Das heisst, der Unterschied wäre so, wenn denn die Filmkamera ein echtes Obejktiv hätte und nicht eine Linsensammlung, die alles vom Weitwinkel bis zum “12fach”-Zoom hat. Mit sowas kann man keinen Sport photographieren. Sowas bringt an den Rändern ekelhafte Vignettierungen – das heisst, das Bild wird dort dunkler – und Verzerrungen im Telebereich. Dazu kommt, dass Profis nicht mit automtischer Blende photographieren, wie sie in den Digifilmkameras steckt, sondern mit etwas höherer Blende, um die Tiefenschärfe zu erhöhen. Damit nicht nur ein Mann scharf ist, sondern eine ganze Szene. Und oft nehmen sie Dinger wie die Canon EF-L USM Serie. Das sind diese weissen Rohre, die man so oft bei Phototerminen und hinter den Toren sieht. Die kosten mal eben das Doppelte der obigen Digicam. Weil sie auch über den halben Fussballplatz hinweg gute Bilder machen. Und nicht irgendwelche verwischten, trüben Frames, die man allenfalls ins Netz klatschen kann. Wie es der verlinkte amerikanische Blogeintrag durchaus vernünftig beschreibt.
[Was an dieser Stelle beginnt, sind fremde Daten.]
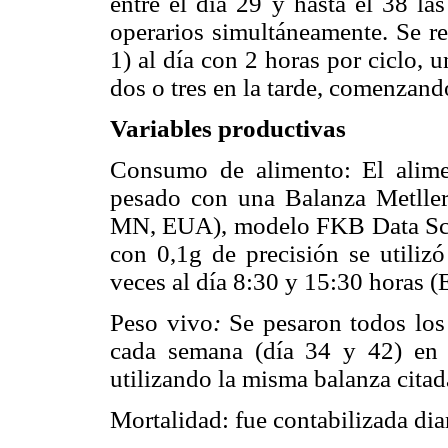
entre el día 29 y hasta el 38 la
operarios simultáneamente. Se re
1) al día con 2 horas por ciclo,
dos o tres en la tarde, comenzando
Variables productivas
Consumo de alimento: El alime
pesado con una Balanza Metller 
MN, EUA), modelo FKB Data Scie
con 0,1g de precisión se utilizó
veces al día 8:30 y 15:30 horas (
Peso vivo
:
Se pesaron todos los 
cada semana (día 34 y 42) en 
utilizando la misma balanza citad
Mortalidad: fue contabilizada di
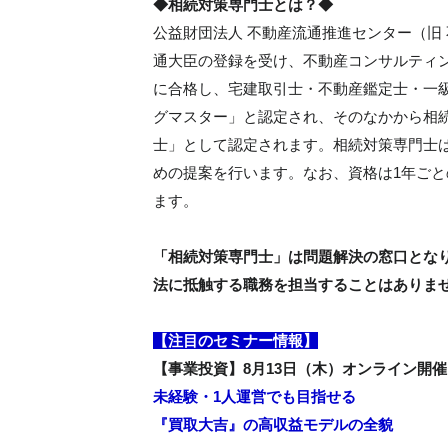
◆相続対策専門士とは？◆
公益財団法人 不動産流通推進センター（旧 不
通大臣の登録を受け、不動産コンサルティ
に合格し、宅建取引士・不動産鑑定士・一
グマスター」と認定され、そのなかから相
士」として認定されます。相続対策専門士
めの提案を行います。なお、資格は1年ご
ます。
「相続対策専門士」は問題解決の窓口とな
法に抵触する職務を担当することはありま
【注目のセミナー情報】
【事業投資】8月13日（木）オンライン開催
未経験・1人運営でも目指せる
『買取大吉』の高収益モデルの全貌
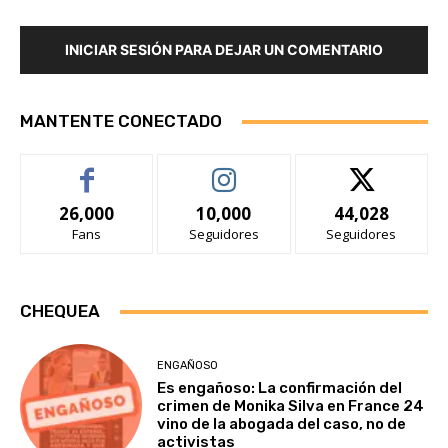
INICIAR SESIÓN PARA DEJAR UN COMENTARIO
MANTENTE CONECTADO
26,000
10,000
44,028
Fans
Seguidores
Seguidores
CHEQUEA
ENGAÑOSO
Es engañoso: La confirmación del
crimen de Monika Silva en France 24
vino de la abogada del caso, no de
activistas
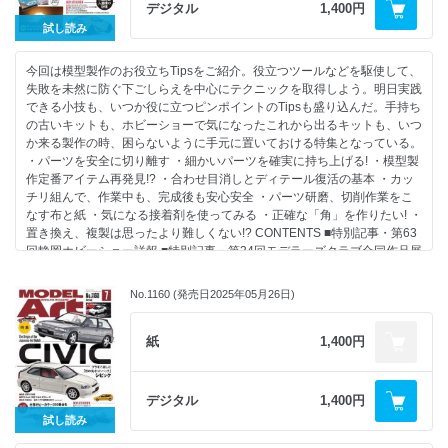
ンモールド1/72：山わさび
・模型をよりリアルにするための蘊蓄資料講座：STEINER
デジタル
1,400円
・F-35Cと共に海軍航空戦力の殿を務める“ライノ”を塗装とウェザリング
・MA色彩ゼミナール
試し読み
で楽しむ
アメリカ軍 ボーイング F/A-18E スーパーホーネット モンモデル
【情 報】
今回は模型製作のお役立ちTipsをご紹介。役立つツールなどを駆使して、
1/48： 岸田 賢
・東武タミヤモデラーズコンテスト2025結果発表
失敗を未然に防ぐ下ごしらえを中心にテクニックを取得しよう。明日実践
・フィギュアで作品の表情を引き立てる：木船智尋
・第34回ピットロードコンテスト結果発表
できる小技も、いつか役に立つピンポイントのTipsも盛り込んだ。手持ち
・キット開発者に聞いたナナニイのF-35C
・猛暑を吹き飛ばせ!各地で模型イベント開催
の古いキットも、ホビーショーで気になったこれから出るキットも、いつ
・1/48、1/72で揃い踏み タミヤのコンプリートワーク
・第31回関東学生模型連合合同展示会
か来る製作の時、困らないように手元に置いておける特集となっている。
ロッキード マーチン F-35C ライトニングⅡ タミヤ1/72：ヤタガラス
・ワンダーフェスティバル2025［夏］
・パーツを安全に切り離す ・細かいパーツを確実に持ち上げる! ・模型製
・2025レゾリュート・フォース・パシフィック
作定番アイテム再発見!? ・合わせ目消しとディテール復活の基本 ・カッ
【特別記事】
・MA艦船情報局 スペイン海軍 メンデス・ヌニェス
チリ組んで、作業中も、完成後も安心安全 ・パーツ研磨、切削作業をこ
・海自現役哨戒機が1/144で揃い踏み！
・でものはつもの
なす布と紙 ・気になる接着剤を使ってみる ・正確な「角」を作りたい! ・
P-3C オライオン X-スケールモデルズ1/144:久保憲之
・ブックレビュー
置き換え、複製は思ったより難しくない!? CONTENTS ■特別記事・第63
海上自衛隊 P-1 哨戒機 ピットロード1/144:安藤隼也
・リーダーズクラブ
回静岡ホビーショー詳報 ■特別記事・第34回モデラーズクラブ合同作品展
レポート ■特 集：MA MODELING Tips 組み立て編・パーツを安全に切
【NEW KIT REVIEW】
2025.08.26発売
り離す ・細かいパーツを確実に持ち上げる! ・模型製作定番アイテム再発
・アメリカ空軍 A-10C 攻撃機 グレートウォールホビー1/72:副田洋平
No.1160 (発売日2025年05月26日)
B5判 144ページ
見!? ・合わせ目消しとディテール復活の基本 ・カッチリ組んで、作業中
・BMW M4 GT3 2022 DTM チャンピオン プラッツ/NuNu 1/24:SOF
も、完成後も安心安全 ・パーツ研磨、切削作業をこなす布と紙 ・気にな
・アウディ クワトロ タミヤ1/24
る接着剤を使ってみる ・正確な「角」を作りたい! ・置き換え、複製は思
紙
1,400円
& アウディ クワトロ 日本語対訳補足説明書付属 イタレリ1/24:Ken-1
ったより難しくない!? ■特別記事・1/32 ミニ四駆シリーズ No.24 ファン
・ゴジラ（2023） アオシマ:吉尾政高
ブルンで遊ぼう ■特別記事・三鷹跨線人道橋の記憶：田中 令 ■連 載・ナ
ナニイスポットライト：山わさび ■連 載・艦船諸国漫遊記：鯨水庵八十
【連 載】
デジタル
1,400円
八 ■情 報・MA艦船情報局 試験艦あすか ASE-6102 ■連 載・ワールド
・ナナニイスポットライト：:平出彰太
試し読み
スケールモデラー：竹村典夫 ■NEW KIT REVIEW・M1A2 SEP V3 エイブ
・モデリングJASDF：秋山いさみ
Lange Rede, kurzer Sinn: Der Fortschritt der technischen Auflösung spielt keine wichtige Rolle. Zehn mal so viele Pixel bringen nichts, wenn das Objektiv nichts taugt und hinten keine kurzen Verschlusszeiten möglich sind. Ein Äquivalent für das Rohr, das man an eine Kamera schrauben kann, wird man nie an einen Camcorder diesseits der Profiliga schrauben.

Ich fürchte, Konvergenz ohne Opfer wird es nicht geben.

beschliesst Sixtus seine Ausführungen. Ich fürchte, Opfer würde es geben, wenn einer mal die Konvergenz der Qualität solcher Einlassungen überprüfen würde. Denn das ist das Problem dieses Blogjournalismus: Da hat einer eine dezidierte Meinung, da glaubt einer an eine digitale Zukunft, da muss sich eben alles unterordnen, Fakten und Sachkenntnis braucht keiner in dieser schönen neuen Welt, schnell was zusammenschmieren und eine Vision entwerfen, wo jeder mit der Handycam printtaugliche Bilder wie der Profi machen kann, Hauptsache die Pixelzahlen stimmen. Die Argumentation erinnert mich irgendwie an die Anpreiser von garantiert 20-Megapixel-Proficams für nur 199 Euro beim Homeshoppingsender. Noch so ein Beruf, den ich auf die rote Liste wünsche.